# 2014 Polaris 400HO will 28" zillas fit without lift?



## oneluv1979 (Sep 4, 2014)

Just picked up some MSA Diesel wheels and 28" zillas on ebay and want to make sure they fit before they ship.....

I think i remember reading that a 28" will fit with out a lift but figured i would verify before its to late.... I prefer not to lift it....

any help would be appreciated....
thanks///

It might be my 1st post but i have been reading this forum for months before i decided to register...


----------



## Polaris425 (Dec 16, 2004)

I don't see why they won't. 


Posted via TapaTalk for iPhone5


----------



## oneluv1979 (Sep 4, 2014)

I am just wanting to know...
I can switch my order and save $40 if i got from 28" zillas to 27" Mega Mayhems but the mega mayhems are 26lbs heavier total for all 4.

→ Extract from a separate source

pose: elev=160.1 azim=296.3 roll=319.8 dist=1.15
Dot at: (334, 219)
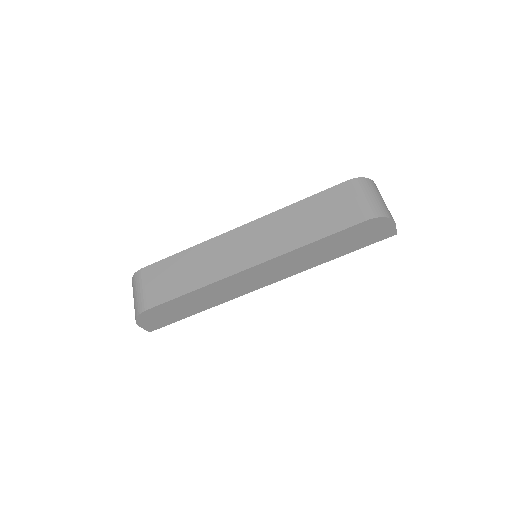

What should i do..... Money is not the problem just want it to act correct and clear with no lift


----------



## Polaris425 (Dec 16, 2004)

I would just stick w/ the zilla's...


----------



## oneluv1979 (Sep 4, 2014)

I just measured and the 28's look like they will clear but **** it will be close...


----------



## oneluv1979 (Sep 4, 2014)

I went ahead and stuck with the 28" zillas...
They shipped already so to late to switch.... Hope they work good..


----------



## james53eric (Nov 7, 2013)

I have a 2011 400 ho it would fit them stock, I'm running stock tires with a 3 inch lift. With 28 your only moving an inch and a half toward the plastic. I figured I would need wheel spacers though cause of struts up front if I changed. Also off subject change the hose between the oil tank an airbox Polaris pits a slit in that hose. Wound up filling my crankcase full off water.


----------